Questions to answer:
- A) Transcribe the forum thread about the puppy's first walk, from "Someone said to" through "(Feb 9, 2011)", inclusive.
- B) Continue the forum thread about the puppy's first walk from where it stops.

Document excerpt:
__________
# Hello



## Evie Wilson (Feb 19, 2011)

So we have little Evie, had her for 2 weeks now, she had her 2nd injetions yesterday, so were getting ready to take her on her first walk this weekend! wish us luck!


----------



## kendal (Jul 16, 2009)

aww she is lovely. bet you cant wait to get her out and about.


----------



## Evie Wilson (Feb 19, 2011)

Yeh cant wait to take her out, just worried she wont come back when we let her off her lead! 
Hopefully she will be ok though, she is quite good at coming when we shout her now so fingers crossed she'll be fine, we'll just take lots of treats!


----------



## kendal (Jul 16, 2009)

Evie Wilson said:


> Yeh cant wait to take her out, just worried she wont come back when we let her off her lead!
> Hopefully she will be ok though, she is quite good at coming when we shout her now so fingers crossed she'll be fine, we'll just take lots of treats!


 the earlier the better for letting her off lead, but you can always use a long line/drag line, even just a long bit of washing line, you let her drag it and you dont have to get right up to her to get her back you just have to stand on the line.


----------



## wilfiboy (Sep 18, 2010)

She look s lovely ... she ll be fine .. yeh let her off while she feels she does nt wantto be far from you and just always be more interesting than anything else.. lots of high piyched excited praise.. enjoy x


----------



## triops (Feb 26, 2011)

Someone said to us to take them down to the local park and go in to the tennis courts and let em off in there. Don't forget to check around the perimeter first!


----------



## weez74 (Feb 9, 2011)
__________
Provided records:
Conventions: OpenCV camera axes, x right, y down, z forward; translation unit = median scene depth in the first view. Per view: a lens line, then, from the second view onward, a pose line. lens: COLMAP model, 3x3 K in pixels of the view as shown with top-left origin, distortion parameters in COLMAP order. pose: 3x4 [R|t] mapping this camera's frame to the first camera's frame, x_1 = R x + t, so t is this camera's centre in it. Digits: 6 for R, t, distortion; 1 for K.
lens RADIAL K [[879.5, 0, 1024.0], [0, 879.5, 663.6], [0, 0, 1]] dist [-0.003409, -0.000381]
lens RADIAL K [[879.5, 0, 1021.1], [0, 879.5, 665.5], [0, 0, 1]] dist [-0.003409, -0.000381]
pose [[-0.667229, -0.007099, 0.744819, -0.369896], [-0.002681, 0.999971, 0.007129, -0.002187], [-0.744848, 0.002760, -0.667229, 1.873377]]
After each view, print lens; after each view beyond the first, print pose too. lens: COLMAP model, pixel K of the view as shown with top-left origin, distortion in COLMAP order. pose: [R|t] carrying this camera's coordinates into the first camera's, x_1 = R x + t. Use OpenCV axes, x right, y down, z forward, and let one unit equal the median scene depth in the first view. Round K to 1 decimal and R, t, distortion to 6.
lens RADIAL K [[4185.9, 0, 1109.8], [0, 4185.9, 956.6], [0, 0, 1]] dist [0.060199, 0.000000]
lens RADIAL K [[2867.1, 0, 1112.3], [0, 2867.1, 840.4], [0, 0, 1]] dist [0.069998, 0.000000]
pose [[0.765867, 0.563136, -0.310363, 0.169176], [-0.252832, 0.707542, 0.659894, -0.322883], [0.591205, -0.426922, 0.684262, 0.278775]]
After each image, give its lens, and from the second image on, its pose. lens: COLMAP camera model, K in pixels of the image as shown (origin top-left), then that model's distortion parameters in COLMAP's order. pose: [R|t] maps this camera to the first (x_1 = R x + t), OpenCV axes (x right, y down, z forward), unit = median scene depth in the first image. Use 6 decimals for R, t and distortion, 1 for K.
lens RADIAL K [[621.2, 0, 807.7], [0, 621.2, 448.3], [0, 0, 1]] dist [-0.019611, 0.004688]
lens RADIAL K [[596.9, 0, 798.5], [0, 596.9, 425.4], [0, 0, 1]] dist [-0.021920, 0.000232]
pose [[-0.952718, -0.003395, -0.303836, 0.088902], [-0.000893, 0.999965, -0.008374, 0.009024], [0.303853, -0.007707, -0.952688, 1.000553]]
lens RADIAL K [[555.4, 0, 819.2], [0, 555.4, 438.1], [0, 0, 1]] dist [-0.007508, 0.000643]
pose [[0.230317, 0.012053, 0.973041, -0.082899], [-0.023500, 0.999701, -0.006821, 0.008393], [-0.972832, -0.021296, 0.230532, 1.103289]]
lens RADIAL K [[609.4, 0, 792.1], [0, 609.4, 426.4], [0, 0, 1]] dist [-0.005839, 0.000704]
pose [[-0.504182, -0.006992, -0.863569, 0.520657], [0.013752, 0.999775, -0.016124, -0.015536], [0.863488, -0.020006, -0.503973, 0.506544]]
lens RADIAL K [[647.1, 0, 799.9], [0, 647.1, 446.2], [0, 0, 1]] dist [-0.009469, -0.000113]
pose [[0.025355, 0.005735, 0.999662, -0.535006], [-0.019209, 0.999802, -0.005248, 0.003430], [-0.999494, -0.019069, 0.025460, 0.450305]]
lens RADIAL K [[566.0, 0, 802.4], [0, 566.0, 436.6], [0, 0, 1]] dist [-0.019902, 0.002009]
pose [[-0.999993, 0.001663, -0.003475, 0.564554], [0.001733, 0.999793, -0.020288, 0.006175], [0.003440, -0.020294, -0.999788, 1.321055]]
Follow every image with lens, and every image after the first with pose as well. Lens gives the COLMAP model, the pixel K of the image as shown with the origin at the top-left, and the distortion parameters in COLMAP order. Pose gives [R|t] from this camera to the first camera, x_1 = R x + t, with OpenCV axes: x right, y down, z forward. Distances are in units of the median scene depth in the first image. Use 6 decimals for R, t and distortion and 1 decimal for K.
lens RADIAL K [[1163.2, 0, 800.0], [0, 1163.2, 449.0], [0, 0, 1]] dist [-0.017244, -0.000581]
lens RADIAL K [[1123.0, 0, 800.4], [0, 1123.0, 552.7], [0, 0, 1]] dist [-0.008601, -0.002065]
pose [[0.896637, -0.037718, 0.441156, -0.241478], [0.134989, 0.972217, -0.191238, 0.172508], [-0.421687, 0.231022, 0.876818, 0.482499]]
__________
Numbered responses:
- A)
Someone said to us to take them down to the local park and go in to the tennis courts and let em off in there. Don't forget to check around the perimeter first!


----------



## weez74 (Feb 9, 2011)

- B)
triops said:


> Someone said to us to take them down to the local park and go in to the tennis courts and let em off in there. Don't forget to check around the perimeter first!


Definitely don't forget your poop bags in that case!


----------



## parapluie (Dec 22, 2010)

I love that first picture! So cute. Have fun on your walk!


----------



## JoJo (Mar 2, 2011)

Wow .. she is cute ..... Good luck with the walking (best part of dog ownership) ....

Let her off when you are good and ready ..... she will be fine 

Heel command when she is on the lead is an important one to master too.


----------



## JulesB (Mar 6, 2011)

Awwww she is lovely! I let Betty off from her first walk, was lucky that the Long Walk in Windsor is fenced off and away from the road in areas so I felt safe with it. I also made sure she knew I had treats with me before letting her off (I kept them in a clip it tupperware thing) and she quickly leanred to associate the noise of the tub being clicked open with her getting a treat and would come bounding back and then I could call her back too so it seemed to work!

Good luck though!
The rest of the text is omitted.